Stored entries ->
----
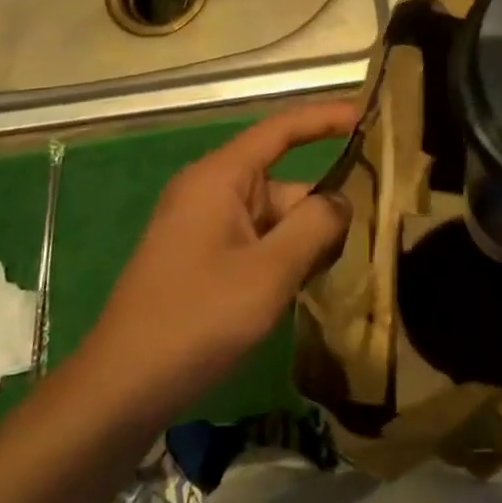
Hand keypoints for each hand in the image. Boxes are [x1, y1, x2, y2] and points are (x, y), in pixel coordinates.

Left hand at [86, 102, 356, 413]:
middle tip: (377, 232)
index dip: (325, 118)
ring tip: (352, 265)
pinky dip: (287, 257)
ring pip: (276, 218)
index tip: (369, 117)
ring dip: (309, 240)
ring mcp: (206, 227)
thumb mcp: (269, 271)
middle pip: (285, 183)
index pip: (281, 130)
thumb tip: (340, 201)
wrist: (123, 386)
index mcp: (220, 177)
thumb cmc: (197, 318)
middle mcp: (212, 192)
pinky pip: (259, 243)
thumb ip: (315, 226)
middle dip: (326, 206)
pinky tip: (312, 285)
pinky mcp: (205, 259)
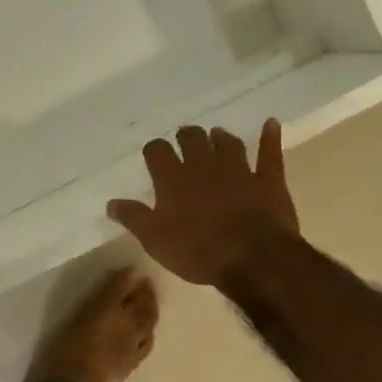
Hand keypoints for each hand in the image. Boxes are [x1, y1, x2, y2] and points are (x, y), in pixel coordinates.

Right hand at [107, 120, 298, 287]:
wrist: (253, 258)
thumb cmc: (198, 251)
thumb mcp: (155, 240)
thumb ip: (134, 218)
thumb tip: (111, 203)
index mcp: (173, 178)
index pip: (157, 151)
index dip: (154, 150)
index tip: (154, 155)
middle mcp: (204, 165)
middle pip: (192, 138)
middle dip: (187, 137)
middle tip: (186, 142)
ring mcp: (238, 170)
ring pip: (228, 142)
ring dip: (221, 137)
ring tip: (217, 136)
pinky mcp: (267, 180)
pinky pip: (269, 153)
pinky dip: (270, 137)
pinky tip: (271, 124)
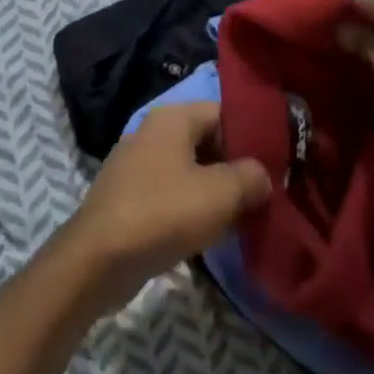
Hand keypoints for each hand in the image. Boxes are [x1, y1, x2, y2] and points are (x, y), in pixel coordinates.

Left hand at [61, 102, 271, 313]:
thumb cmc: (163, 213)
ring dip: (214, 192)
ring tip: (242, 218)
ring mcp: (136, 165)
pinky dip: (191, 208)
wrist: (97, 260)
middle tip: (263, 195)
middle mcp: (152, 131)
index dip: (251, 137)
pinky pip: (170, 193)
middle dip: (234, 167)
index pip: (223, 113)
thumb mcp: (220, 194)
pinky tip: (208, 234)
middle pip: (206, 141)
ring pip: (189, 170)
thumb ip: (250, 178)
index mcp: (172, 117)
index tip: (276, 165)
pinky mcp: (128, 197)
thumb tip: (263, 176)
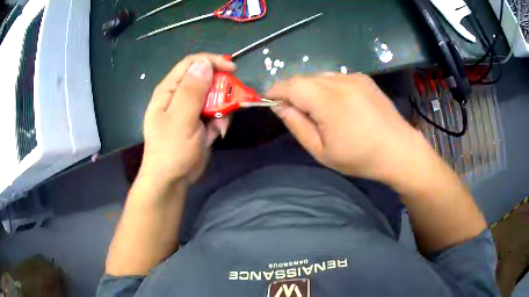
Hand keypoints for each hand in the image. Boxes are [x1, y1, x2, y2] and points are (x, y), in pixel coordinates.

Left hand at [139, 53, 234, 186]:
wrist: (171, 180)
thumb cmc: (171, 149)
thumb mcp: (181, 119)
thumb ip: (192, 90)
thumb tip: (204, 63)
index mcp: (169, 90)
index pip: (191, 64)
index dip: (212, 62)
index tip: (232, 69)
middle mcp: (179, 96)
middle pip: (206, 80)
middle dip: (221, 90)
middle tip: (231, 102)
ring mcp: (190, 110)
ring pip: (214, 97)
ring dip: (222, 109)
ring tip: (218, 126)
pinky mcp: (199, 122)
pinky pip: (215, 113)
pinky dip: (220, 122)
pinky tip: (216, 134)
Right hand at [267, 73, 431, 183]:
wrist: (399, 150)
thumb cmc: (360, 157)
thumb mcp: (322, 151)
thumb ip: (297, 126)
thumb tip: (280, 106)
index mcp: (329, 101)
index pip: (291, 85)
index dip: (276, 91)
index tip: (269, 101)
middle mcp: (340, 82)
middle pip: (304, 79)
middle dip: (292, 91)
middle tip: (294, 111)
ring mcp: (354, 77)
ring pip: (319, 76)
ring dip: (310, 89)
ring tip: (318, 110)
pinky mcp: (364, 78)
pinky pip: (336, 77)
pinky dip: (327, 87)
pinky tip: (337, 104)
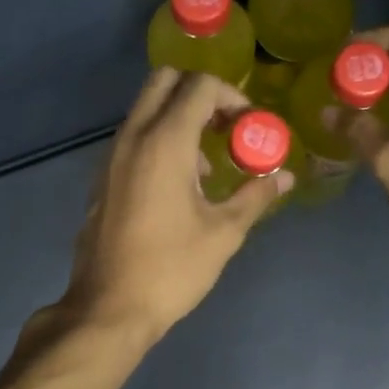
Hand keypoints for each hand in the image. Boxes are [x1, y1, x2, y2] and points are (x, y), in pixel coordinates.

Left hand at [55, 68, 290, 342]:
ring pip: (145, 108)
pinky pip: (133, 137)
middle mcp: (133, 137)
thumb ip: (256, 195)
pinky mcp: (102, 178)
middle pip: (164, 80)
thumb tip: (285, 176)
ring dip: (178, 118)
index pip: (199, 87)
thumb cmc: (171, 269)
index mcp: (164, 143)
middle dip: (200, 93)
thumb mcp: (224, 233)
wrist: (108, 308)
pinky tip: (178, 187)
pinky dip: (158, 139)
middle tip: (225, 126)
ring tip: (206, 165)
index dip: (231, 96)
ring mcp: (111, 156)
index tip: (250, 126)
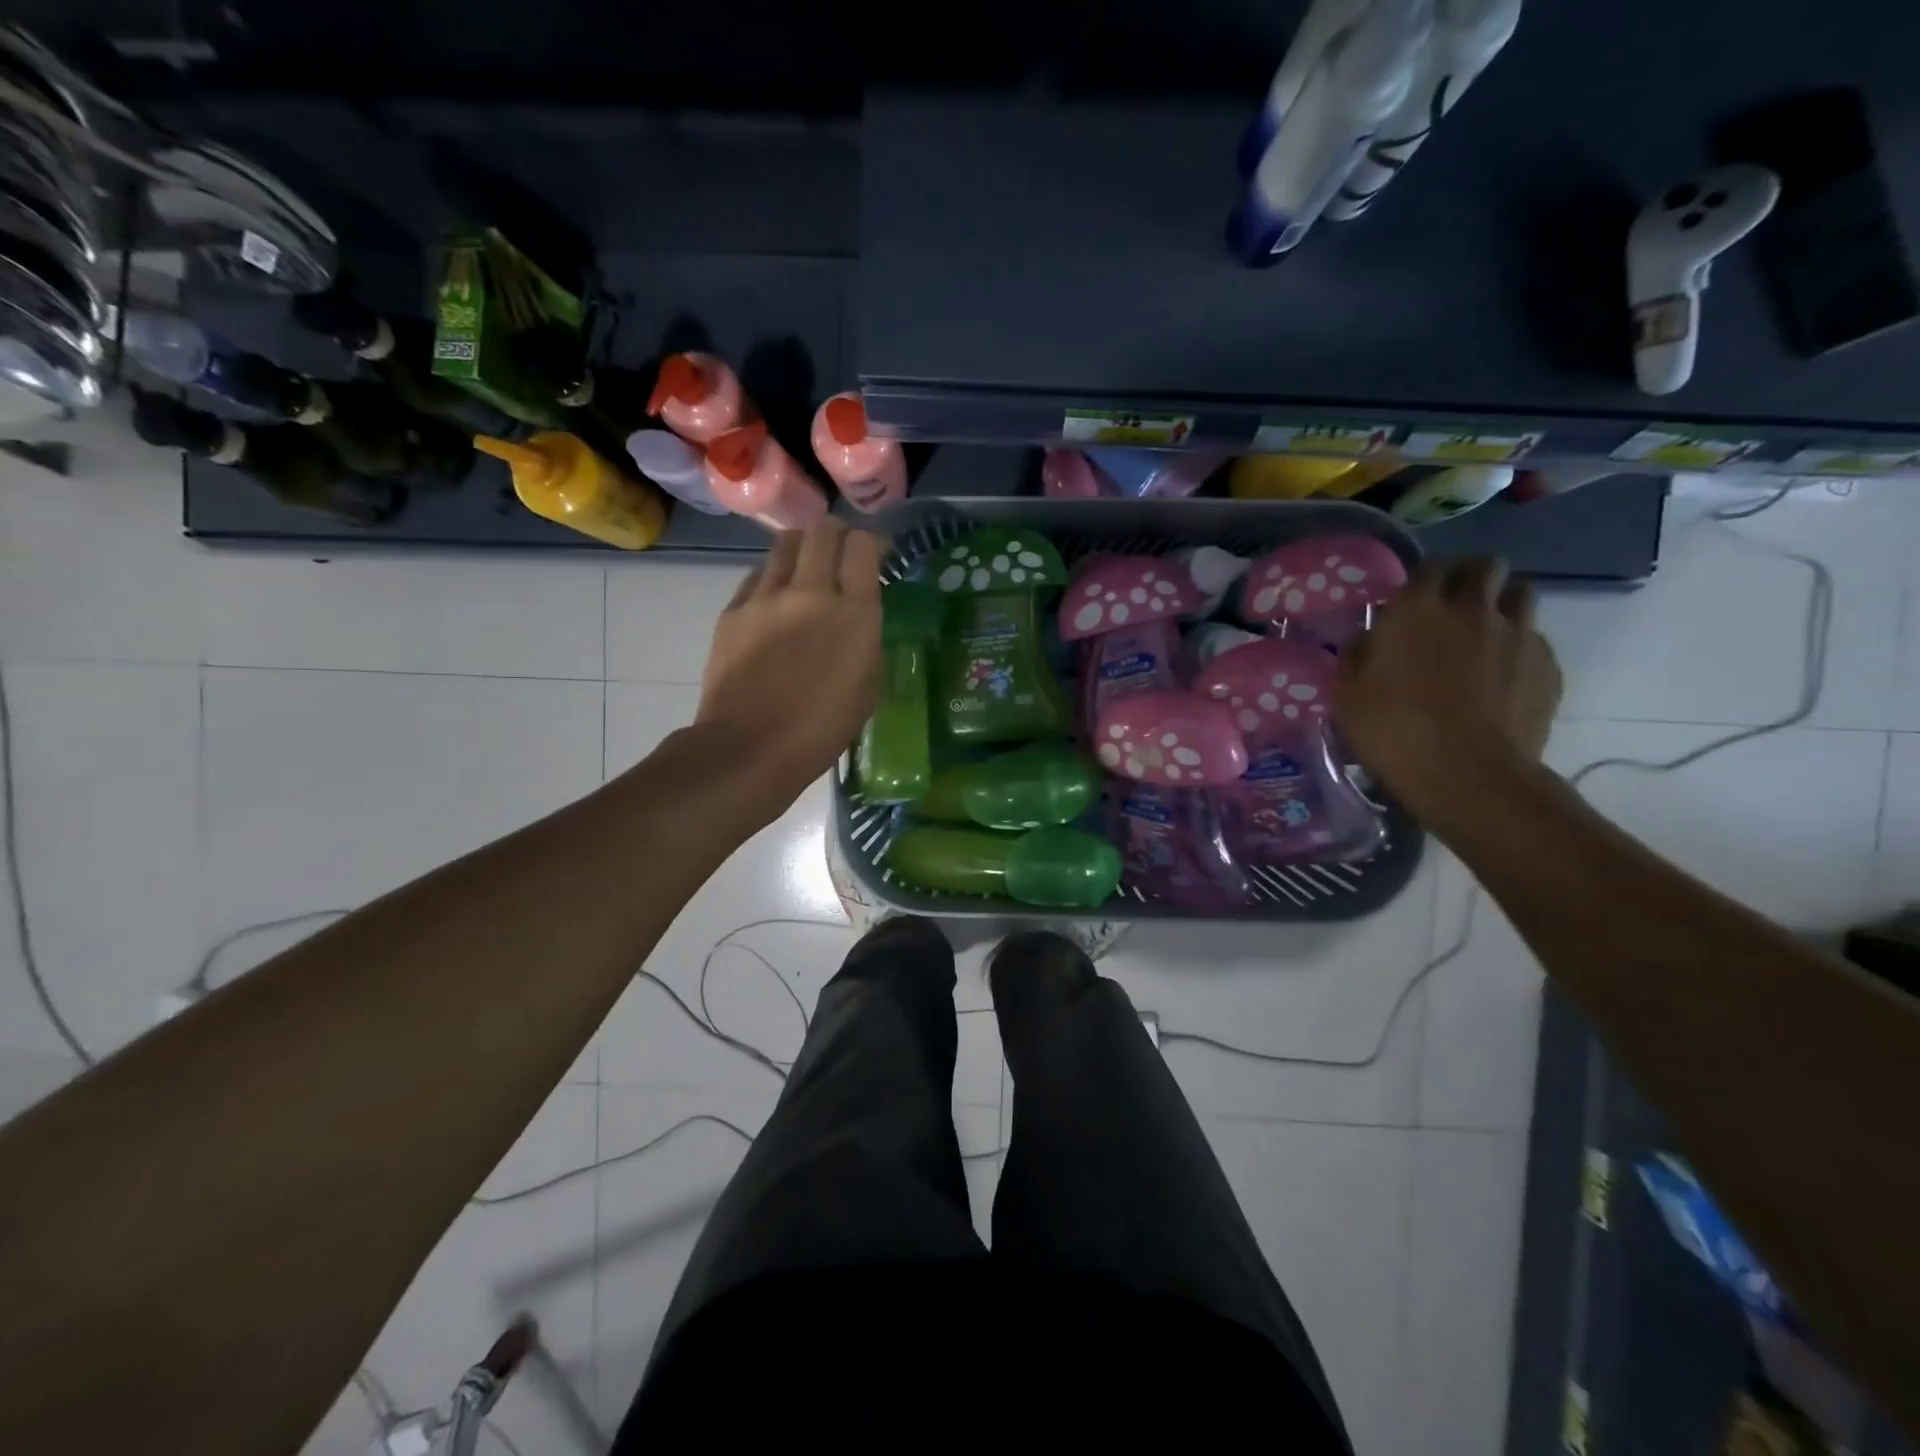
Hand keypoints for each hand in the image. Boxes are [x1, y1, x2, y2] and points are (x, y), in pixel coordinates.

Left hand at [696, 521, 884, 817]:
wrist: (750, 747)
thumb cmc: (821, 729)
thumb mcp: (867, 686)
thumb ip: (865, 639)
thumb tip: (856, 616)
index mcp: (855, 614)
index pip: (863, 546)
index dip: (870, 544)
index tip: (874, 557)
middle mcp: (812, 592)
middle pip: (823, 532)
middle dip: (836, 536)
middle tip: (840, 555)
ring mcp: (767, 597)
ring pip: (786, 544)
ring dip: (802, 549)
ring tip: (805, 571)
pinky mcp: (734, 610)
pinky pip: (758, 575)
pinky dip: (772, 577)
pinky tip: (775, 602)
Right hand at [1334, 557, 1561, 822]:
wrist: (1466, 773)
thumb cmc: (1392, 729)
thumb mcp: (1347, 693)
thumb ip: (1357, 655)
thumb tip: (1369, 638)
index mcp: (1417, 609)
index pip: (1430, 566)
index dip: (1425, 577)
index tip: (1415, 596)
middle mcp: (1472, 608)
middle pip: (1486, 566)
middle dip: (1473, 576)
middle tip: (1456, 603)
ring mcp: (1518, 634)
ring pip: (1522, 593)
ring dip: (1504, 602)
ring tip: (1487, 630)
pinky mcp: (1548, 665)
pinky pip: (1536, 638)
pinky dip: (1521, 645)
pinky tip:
----
Activity ->
Text only, no pictures: please print exactly the lines above from the line with "pinky pip: (215, 113)" up to and including the line with "thumb ip: (256, 195)", and nothing else.

Answer for this exercise ->
pinky pip: (215, 113)
pinky dip: (220, 122)
pinky tip: (216, 134)
Right hand at [267, 73, 431, 183]:
wrist: (399, 150)
thumb cmc: (360, 157)
thumb mcp: (322, 151)
thumb ip: (297, 126)
thumb tip: (280, 106)
index mcp: (329, 101)
index pip: (291, 85)
index dip: (276, 91)
index tip: (269, 101)
middle mcp: (340, 82)
middle pip: (304, 79)
middle dip: (292, 91)
middle tip: (294, 111)
ring mcp: (354, 77)
ring pip: (319, 76)
ring dip: (310, 89)
ring tip: (318, 110)
pinky mcp: (364, 78)
pinky pip: (336, 77)
pinky dip: (327, 87)
pinky tip: (337, 104)
Hand keypoints for each hand in the image. Boxes are [x1, y1, x2, y2] and points are (x, y), in pixel coordinates.

Left hand at [55, 68, 290, 342]:
ring pip: (145, 108)
pinky pip: (133, 137)
middle mcp: (133, 137)
thumb ip: (256, 195)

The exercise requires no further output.